Abstract
Objectives: Pediatric acute appendicitis (AA) is one of the most prevalent acute abdomens in the department of pediatric surgery. Children with complicated AA may need timely decisions on surgery and have a worse prognosis. We explored the risk factors and developed a predictive model for complicated AA in children.

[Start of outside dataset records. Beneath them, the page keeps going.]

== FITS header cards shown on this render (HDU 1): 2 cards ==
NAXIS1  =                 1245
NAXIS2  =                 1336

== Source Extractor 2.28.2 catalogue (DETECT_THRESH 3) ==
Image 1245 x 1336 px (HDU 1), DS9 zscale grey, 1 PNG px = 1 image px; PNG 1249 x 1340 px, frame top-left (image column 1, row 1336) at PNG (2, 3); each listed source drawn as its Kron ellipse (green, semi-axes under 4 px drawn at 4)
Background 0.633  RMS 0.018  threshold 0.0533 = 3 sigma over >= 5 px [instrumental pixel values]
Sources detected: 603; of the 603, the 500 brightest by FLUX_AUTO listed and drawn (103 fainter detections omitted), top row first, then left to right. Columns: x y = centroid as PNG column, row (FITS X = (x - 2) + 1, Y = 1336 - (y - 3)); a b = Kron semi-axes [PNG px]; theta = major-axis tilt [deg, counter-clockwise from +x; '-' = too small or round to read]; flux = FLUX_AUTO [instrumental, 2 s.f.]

Methods: A retrospective analysis was conducted on patient information from those hospitalized for acute appendicitis confirmed by post-surgery pathological results at Children's Hospital of Chongqing Medical University between September 2022 and October 2023. Lasso regression was performed to identify risk factors and multivariate logistic regression analysis was used for model establishment.
Results: Serum levels of IFN-γ, IL-5, IL-6, IL-8, and IL-10 before surgery are useful in the classification of acute appendicitis in children. IL-6, IL-8, and IL-10, on their own, had high predictive values for CA in children. Independent risk factors for CA were age, IL-10, and IFN-γ. A multifactorial logistic regression prediction model was so established, and it demonstrated good predictive efficacy. Its predictive sensitivity was 70.0%, and specificity was 73.9%, with an AUC of 0.7949. Furthermore, the results of the external validation indicated that the model's accuracy was good with an AUC of 0.8567.
Conclusions: It's imperative to identify CA early and make clinical decisions. Prediction models based on age, IL-10, and IFN-γ may be reliable and accurate in predicting the incidence of CA, which may lead to better clinical outcomes for kids with AA.